The first Friday of my holidays began bright and early with school assembly. (yes, I know… but it was their last day of term.)
I talked about how we value things and why — building on the story of Anne Frank’s tree, which has had a sudden reprieve from the ax, while people look for ways to prop her up and kill the fungus that makes her a danger.
And by way of illustration I brought in three things for them to pass round:
- a Tangle –a shiny plastic toy to play with
- a holding cross
- a small stone
The question was: what gives Anne Frank’s tree worth? Is it because of what it is, what it looks like, how it moves (the Tangle). Is it because of what it symbolizes — hope and beauty in the midst of one girl’s fear and darkness (the cross). Or is it because of the story we tell about it (the stone, given to me by a very dear old man in my ‘home’ congregation).
I hate the thought of that tree being propped up and held together and denied a peaceful death. Far better to let it go, and to act on the earlier plan of grafting a bit of it into new life, so a sign of hope remains. But I didn’t want to tell them that. They had to decide for themselves.

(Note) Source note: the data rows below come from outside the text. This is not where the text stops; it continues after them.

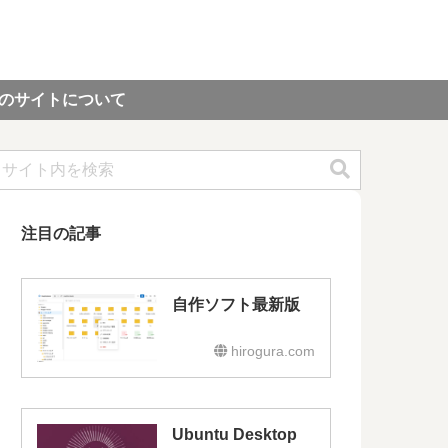
のサイトについて
注目の記事
自作ソフト最新版
hirogura.com
Ubuntu Desktop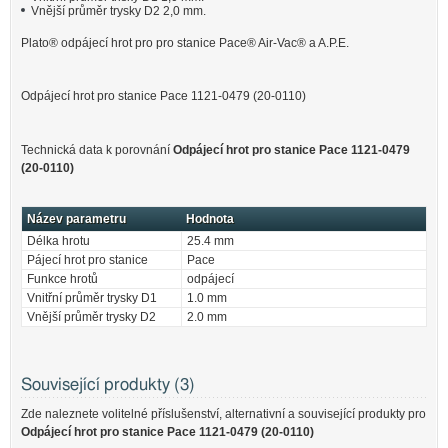
Vnější průměr trysky D2 2,0 mm.
Plato® odpájecí hrot pro pro stanice Pace® Air-Vac® a A.P.E.
Odpájecí hrot pro stanice Pace 1121-0479 (20-0110)
Technická data k porovnání
Odpájecí hrot pro stanice Pace 1121-0479
(20-0110)
Název parametru
Hodnota
Délka hrotu
25.4 mm
Pájecí hrot pro stanice
Pace
Funkce hrotů
odpájecí
Vnitřní průměr trysky D1
1.0 mm
Vnější průměr trysky D2
2.0 mm
Související produkty (3)
Zde naleznete volitelné příslušenství, alternativní a související produkty pro
Odpájecí hrot pro stanice Pace 1121-0479 (20-0110)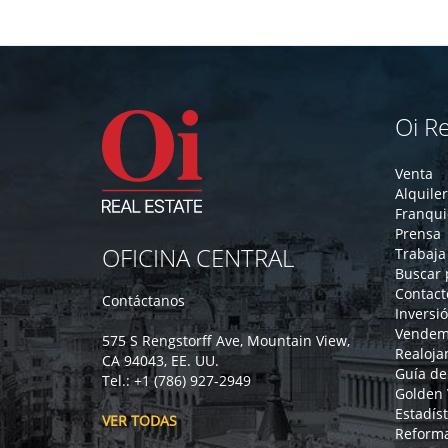
Oi Re
Venta
Alquiler
Franqui
Prensa
OFICINA CENTRAL
Trabaja
Buscar 
Contact
Contáctanos
Inversi
Vendem
575 S Rengstorff Ave, Mountain View,
Realoja
CA 94043, EE. UU.
Guía de
Tel.: +1 (786) 927-2949
Golden 
Estadíst
VER TODAS
Reform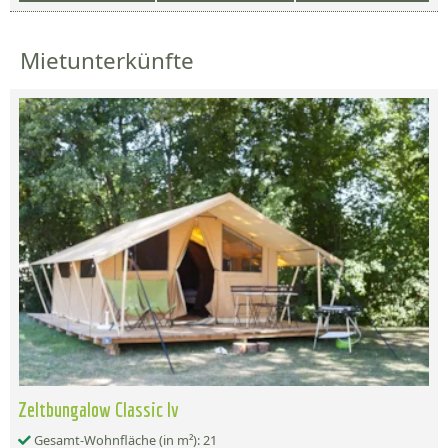
Mietunterkünfte
Zeltbungalow Classic Iv
Gesamt-Wohnfläche (in m²): 21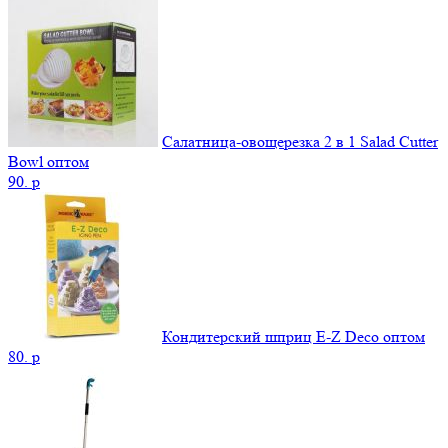
Салатница-овощерезка 2 в 1 Salad Cutter
Bowl оптом
90.
p
Кондитерский шприц E-Z Deco оптом
80.
p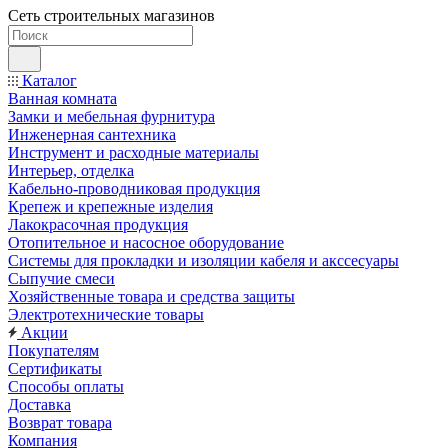
Сеть строительных магазинов
Каталог
Ванная комната
Замки и мебельная фурнитура
Инженерная сантехника
Инструмент и расходные материалы
Интерьер, отделка
Кабельно-проводниковая продукция
Крепеж и крепежные изделия
Лакокрасочная продукция
Отопительное и насосное оборудование
Системы для прокладки и изоляции кабеля и акссесуары
Сыпучие смеси
Хозяйственные товара и средства защиты
Электротехнические товары
Акции
Покупателям
Сертификаты
Способы оплаты
Доставка
Возврат товара
Компания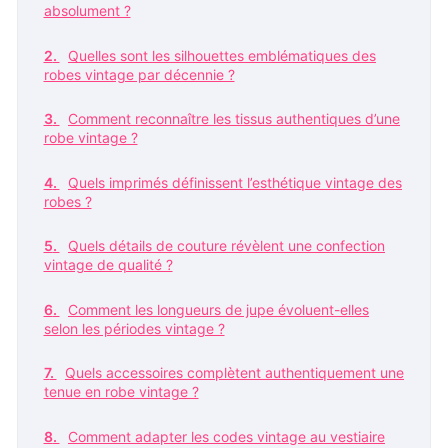
absolument ?
Quelles sont les silhouettes emblématiques des
robes vintage par décennie ?
Comment reconnaître les tissus authentiques d’une
robe vintage ?
Quels imprimés définissent l’esthétique vintage des
robes ?
Quels détails de couture révèlent une confection
vintage de qualité ?
Comment les longueurs de jupe évoluent-elles
selon les périodes vintage ?
Quels accessoires complètent authentiquement une
tenue en robe vintage ?
Comment adapter les codes vintage au vestiaire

So I just told them how I felt about the stone. How it was the story that mattered. And how, once the story has worked its way inside us, the object isn’t so important — we can let go of it, or even give it away.
And you can see, now, where this is going, can’t you?
Let me tell you, giving a small hard stone to a 13 year old boy at 9am on a Friday morning is a pure act of faith.
And much to my surprise, no one told me off for it, and no one took it off him.